3-D Microwave Scanner for Biomedical Applications: A Preliminary Prototype

Title3-D Microwave Scanner for Biomedical Applications: A Preliminary Prototype
Publication TypeConference Paper
Year of Publication2015
Refereed DesignationRefereed
AuthorsCuccaro, A, Brancaccio, A, Basile, B, Ammann, MJ, Solimene, R, Ruvio, G
Conference NameProgress In Electromagnetics Research Symposium 2015
Conference Start Date06/07/2015
Conference LocationPrague, Czech Republic

This paper introduces the prototype of a scanning system operating in the microwave range 0.5–4 GHz with strong potential in biomedical applications such as breast cancer detection or to assess shape-discontuinity in bones. Based on the research outcomes in [1], a fully automated scanner was designed to reduce mechanical uncertainties and data acquisition time. Accurate positioning and synchronization with data acquisition enables a rigorous proofof-concept for the microwave imaging procedure.

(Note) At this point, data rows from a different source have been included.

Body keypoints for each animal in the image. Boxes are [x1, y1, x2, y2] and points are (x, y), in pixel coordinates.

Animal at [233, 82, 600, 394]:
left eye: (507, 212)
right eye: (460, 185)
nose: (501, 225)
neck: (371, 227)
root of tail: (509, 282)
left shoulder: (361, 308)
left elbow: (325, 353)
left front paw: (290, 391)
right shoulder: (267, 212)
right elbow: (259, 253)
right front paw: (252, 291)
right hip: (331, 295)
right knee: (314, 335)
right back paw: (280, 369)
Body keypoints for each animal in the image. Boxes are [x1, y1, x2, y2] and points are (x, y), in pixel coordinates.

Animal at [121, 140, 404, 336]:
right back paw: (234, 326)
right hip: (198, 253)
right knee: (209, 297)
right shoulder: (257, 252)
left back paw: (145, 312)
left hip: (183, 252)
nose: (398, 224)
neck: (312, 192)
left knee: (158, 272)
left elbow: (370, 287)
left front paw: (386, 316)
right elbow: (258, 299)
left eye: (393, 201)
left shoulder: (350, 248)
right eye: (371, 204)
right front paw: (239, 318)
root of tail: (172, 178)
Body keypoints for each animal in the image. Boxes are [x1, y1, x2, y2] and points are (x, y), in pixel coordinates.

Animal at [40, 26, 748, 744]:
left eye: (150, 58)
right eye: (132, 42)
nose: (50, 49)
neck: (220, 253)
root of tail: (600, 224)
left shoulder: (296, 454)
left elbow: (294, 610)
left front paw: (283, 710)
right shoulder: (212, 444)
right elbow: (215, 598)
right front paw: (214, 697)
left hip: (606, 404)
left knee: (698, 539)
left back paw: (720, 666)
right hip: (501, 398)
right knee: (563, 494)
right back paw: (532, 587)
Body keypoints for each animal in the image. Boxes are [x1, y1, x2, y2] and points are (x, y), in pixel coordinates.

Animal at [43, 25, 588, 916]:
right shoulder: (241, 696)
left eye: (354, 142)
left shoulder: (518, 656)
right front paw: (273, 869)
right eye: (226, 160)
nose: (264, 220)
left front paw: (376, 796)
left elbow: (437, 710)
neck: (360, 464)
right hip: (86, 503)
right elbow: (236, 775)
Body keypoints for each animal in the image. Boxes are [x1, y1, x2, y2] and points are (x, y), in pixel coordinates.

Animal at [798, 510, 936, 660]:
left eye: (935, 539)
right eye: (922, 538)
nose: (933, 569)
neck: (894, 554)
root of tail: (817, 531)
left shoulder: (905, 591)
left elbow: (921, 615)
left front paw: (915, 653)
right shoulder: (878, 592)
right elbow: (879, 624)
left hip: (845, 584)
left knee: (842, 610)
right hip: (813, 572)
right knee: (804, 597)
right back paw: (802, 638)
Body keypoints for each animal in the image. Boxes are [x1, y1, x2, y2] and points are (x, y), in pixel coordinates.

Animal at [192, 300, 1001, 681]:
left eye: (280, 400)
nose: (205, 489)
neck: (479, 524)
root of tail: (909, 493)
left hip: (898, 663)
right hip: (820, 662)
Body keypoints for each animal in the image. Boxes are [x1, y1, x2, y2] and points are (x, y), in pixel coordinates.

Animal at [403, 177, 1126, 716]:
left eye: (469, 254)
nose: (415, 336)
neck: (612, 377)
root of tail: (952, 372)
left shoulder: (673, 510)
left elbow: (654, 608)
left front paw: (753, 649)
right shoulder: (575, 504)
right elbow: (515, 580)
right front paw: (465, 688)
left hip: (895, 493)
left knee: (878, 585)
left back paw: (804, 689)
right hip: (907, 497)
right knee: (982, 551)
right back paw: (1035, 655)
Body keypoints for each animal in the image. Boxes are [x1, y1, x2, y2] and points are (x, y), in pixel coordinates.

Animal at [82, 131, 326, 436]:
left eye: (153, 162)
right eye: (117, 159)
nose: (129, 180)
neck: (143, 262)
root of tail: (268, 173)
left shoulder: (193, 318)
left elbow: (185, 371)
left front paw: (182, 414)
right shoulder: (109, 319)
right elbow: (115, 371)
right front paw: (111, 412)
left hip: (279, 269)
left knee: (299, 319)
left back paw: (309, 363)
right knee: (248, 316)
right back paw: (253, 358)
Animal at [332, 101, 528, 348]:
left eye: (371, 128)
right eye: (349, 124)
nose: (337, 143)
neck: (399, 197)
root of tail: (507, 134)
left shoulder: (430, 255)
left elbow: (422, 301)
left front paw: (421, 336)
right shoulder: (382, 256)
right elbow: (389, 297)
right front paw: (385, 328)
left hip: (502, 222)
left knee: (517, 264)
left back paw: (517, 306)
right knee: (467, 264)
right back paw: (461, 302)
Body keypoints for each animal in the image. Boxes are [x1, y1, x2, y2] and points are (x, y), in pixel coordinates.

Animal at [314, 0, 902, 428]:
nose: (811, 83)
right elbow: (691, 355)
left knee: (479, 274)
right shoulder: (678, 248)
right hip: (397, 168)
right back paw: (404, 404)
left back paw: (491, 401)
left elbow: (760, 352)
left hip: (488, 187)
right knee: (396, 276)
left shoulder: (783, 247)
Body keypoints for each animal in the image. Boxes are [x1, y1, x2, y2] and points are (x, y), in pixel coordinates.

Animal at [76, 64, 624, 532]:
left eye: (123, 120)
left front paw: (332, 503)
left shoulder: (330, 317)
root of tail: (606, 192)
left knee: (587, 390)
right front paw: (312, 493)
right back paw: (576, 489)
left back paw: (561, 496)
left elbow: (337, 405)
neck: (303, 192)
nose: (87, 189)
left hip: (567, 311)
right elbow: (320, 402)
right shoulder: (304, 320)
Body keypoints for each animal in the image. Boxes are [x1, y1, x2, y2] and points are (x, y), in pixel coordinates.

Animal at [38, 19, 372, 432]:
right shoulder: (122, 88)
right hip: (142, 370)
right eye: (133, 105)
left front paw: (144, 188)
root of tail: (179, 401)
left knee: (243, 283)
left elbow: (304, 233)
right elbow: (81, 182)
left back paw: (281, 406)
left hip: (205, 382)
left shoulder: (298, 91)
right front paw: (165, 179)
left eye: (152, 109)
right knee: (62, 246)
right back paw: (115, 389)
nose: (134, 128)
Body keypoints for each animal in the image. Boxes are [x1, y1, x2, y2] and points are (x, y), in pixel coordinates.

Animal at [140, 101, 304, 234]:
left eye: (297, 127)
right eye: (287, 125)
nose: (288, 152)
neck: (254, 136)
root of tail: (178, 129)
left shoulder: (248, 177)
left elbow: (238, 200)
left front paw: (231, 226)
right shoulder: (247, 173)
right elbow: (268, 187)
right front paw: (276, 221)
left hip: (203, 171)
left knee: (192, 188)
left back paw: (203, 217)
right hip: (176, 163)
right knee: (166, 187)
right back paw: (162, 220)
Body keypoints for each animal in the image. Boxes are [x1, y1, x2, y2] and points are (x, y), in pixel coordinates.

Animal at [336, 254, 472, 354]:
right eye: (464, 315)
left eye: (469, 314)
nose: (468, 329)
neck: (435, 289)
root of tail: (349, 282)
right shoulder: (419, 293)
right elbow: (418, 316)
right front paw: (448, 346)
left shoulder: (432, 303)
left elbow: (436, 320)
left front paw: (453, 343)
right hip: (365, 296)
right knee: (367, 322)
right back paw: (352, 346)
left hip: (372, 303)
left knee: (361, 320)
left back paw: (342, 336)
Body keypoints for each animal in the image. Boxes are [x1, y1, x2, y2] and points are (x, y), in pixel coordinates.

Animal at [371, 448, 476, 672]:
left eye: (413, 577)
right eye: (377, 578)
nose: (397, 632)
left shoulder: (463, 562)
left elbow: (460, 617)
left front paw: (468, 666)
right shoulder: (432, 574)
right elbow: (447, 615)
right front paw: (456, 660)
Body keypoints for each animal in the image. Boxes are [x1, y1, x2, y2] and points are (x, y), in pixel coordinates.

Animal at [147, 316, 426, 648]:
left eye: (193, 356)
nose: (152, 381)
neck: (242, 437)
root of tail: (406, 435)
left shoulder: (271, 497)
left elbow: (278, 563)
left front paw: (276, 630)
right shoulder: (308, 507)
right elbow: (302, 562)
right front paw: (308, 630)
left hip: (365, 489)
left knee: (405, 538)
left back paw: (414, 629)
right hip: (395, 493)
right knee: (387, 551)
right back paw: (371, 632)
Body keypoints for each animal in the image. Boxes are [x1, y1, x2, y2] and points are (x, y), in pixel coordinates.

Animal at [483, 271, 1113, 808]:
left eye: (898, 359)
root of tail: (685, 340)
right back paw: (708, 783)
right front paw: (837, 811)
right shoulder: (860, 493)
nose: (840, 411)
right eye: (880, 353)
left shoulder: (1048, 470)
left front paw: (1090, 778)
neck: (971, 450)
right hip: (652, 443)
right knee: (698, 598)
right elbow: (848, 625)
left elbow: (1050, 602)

The system can remotely control two printed antipodal Vivaldi antennas that scan a phantom across a set of positions arranged in cylindrical coordinates. For antenna miniaturization and improved coupling, the antennas, interface and phantom are immersed in a coupling medium that offers electric properties similar to adipose tissue. The antenna positioning, data acquisition and post-processing are automated. In the current version the reflection coefficients are measured by a Vector Network Analyzer (VNA). The integration of dedicated electronics attached to each antenna will replace the VNA to speed up data acquisition. Without any difficult a priori antenna
characterization, the system is capable of detecting distinctive dielectric contrast in the phantom enclosed regions. By processing measured reflection coefficients with an interferometric version of the Multiple Signal Classification (MUSIC) algorithm [1], the detection of inserted targets in three-dimensional reconstructions is successful. The achievable performance obtained by IMUSIC is then compared with two other methods in the literature: the non-coherent migration [2] which is a particular version of beamforming, and the standard wideband MUSIC technique [3].
From experimental results carried out on a multi-layer phantom made of glass and pork fat, a metallic bar of diameter equal to 8 mm was used as a target for a preliminary characterization of the scanning system.